◆ Problem details
Using the material below, set down only the line containing "Identify the document" and the lines after it, unchanged.

◆ Data for analysis

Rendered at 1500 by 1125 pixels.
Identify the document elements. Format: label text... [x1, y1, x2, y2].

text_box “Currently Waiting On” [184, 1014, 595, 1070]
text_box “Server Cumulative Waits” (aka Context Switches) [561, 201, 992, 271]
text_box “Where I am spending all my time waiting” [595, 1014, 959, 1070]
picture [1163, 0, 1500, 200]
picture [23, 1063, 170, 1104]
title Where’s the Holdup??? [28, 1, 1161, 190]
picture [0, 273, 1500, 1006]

◆ Answer section
Identify the document elements. Format: label text... [x1, y1, x2, y2].

text_box “Currently Waiting On” [184, 1014, 595, 1070]
text_box “Server Cumulative Waits” (aka Context Switches) [561, 201, 992, 271]
text_box “Where I am spending all my time waiting” [595, 1014, 959, 1070]
picture [1163, 0, 1500, 200]
picture [23, 1063, 170, 1104]
title Where’s the Holdup??? [28, 1, 1161, 190]
picture [0, 273, 1500, 1006]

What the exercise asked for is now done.